(TASK MATERIAL Opens)

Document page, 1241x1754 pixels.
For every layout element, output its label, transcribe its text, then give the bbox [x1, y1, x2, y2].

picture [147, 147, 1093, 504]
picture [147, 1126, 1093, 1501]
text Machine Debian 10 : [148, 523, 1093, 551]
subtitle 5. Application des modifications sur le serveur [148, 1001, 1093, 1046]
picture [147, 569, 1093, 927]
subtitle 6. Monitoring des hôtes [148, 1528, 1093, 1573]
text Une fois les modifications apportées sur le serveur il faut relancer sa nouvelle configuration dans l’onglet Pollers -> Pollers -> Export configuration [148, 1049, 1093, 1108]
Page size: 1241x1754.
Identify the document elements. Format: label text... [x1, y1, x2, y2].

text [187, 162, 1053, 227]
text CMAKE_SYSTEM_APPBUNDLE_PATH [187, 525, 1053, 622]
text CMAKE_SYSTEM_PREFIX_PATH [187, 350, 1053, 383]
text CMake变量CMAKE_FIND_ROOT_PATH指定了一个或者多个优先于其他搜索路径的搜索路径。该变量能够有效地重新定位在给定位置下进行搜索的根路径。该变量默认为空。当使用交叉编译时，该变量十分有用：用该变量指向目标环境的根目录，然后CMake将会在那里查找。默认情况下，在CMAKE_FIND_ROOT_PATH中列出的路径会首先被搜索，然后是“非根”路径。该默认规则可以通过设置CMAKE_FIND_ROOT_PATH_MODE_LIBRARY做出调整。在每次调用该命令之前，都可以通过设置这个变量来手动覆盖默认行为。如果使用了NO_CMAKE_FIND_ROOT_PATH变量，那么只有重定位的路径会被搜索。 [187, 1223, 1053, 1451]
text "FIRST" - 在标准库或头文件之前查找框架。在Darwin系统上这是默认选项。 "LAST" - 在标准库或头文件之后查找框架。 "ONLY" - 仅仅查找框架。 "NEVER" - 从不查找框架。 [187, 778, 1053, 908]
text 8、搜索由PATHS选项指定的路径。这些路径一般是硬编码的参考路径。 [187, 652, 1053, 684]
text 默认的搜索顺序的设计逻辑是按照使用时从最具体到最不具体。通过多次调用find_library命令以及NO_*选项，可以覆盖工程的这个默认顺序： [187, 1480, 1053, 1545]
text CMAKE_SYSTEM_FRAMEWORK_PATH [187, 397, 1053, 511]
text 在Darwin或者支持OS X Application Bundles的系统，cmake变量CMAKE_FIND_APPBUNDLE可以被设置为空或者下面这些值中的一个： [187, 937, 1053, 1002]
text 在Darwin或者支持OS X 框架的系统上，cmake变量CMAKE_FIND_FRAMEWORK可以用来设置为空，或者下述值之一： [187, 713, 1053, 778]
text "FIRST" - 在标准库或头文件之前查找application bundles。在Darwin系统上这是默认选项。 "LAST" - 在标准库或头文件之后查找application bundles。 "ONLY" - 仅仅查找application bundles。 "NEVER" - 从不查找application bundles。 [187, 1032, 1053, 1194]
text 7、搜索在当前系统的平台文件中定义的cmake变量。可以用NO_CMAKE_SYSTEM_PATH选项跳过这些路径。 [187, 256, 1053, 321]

(TASK MATERIAL Closes)

> ASSIGNMENT
Exact copies of all entries are what's needed here.

> ANSWER TO THIS EXERCISE
Document page, 1241x1754 pixels.
For every layout element, output its label, transcribe its text, then give the bbox [x1, y1, x2, y2].

picture [147, 147, 1093, 504]
picture [147, 1126, 1093, 1501]
text Machine Debian 10 : [148, 523, 1093, 551]
subtitle 5. Application des modifications sur le serveur [148, 1001, 1093, 1046]
picture [147, 569, 1093, 927]
subtitle 6. Monitoring des hôtes [148, 1528, 1093, 1573]
text Une fois les modifications apportées sur le serveur il faut relancer sa nouvelle configuration dans l’onglet Pollers -> Pollers -> Export configuration [148, 1049, 1093, 1108]
Page size: 1241x1754.
Identify the document elements. Format: label text... [x1, y1, x2, y2].

text [187, 162, 1053, 227]
text CMAKE_SYSTEM_APPBUNDLE_PATH [187, 525, 1053, 622]
text CMAKE_SYSTEM_PREFIX_PATH [187, 350, 1053, 383]
text CMake变量CMAKE_FIND_ROOT_PATH指定了一个或者多个优先于其他搜索路径的搜索路径。该变量能够有效地重新定位在给定位置下进行搜索的根路径。该变量默认为空。当使用交叉编译时，该变量十分有用：用该变量指向目标环境的根目录，然后CMake将会在那里查找。默认情况下，在CMAKE_FIND_ROOT_PATH中列出的路径会首先被搜索，然后是“非根”路径。该默认规则可以通过设置CMAKE_FIND_ROOT_PATH_MODE_LIBRARY做出调整。在每次调用该命令之前，都可以通过设置这个变量来手动覆盖默认行为。如果使用了NO_CMAKE_FIND_ROOT_PATH变量，那么只有重定位的路径会被搜索。 [187, 1223, 1053, 1451]
text "FIRST" - 在标准库或头文件之前查找框架。在Darwin系统上这是默认选项。 "LAST" - 在标准库或头文件之后查找框架。 "ONLY" - 仅仅查找框架。 "NEVER" - 从不查找框架。 [187, 778, 1053, 908]
text 8、搜索由PATHS选项指定的路径。这些路径一般是硬编码的参考路径。 [187, 652, 1053, 684]
text 默认的搜索顺序的设计逻辑是按照使用时从最具体到最不具体。通过多次调用find_library命令以及NO_*选项，可以覆盖工程的这个默认顺序： [187, 1480, 1053, 1545]
text CMAKE_SYSTEM_FRAMEWORK_PATH [187, 397, 1053, 511]
text 在Darwin或者支持OS X Application Bundles的系统，cmake变量CMAKE_FIND_APPBUNDLE可以被设置为空或者下面这些值中的一个： [187, 937, 1053, 1002]
text 在Darwin或者支持OS X 框架的系统上，cmake变量CMAKE_FIND_FRAMEWORK可以用来设置为空，或者下述值之一： [187, 713, 1053, 778]
text "FIRST" - 在标准库或头文件之前查找application bundles。在Darwin系统上这是默认选项。 "LAST" - 在标准库或头文件之后查找application bundles。 "ONLY" - 仅仅查找application bundles。 "NEVER" - 从不查找application bundles。 [187, 1032, 1053, 1194]
text 7、搜索在当前系统的平台文件中定义的cmake变量。可以用NO_CMAKE_SYSTEM_PATH选项跳过这些路径。 [187, 256, 1053, 321]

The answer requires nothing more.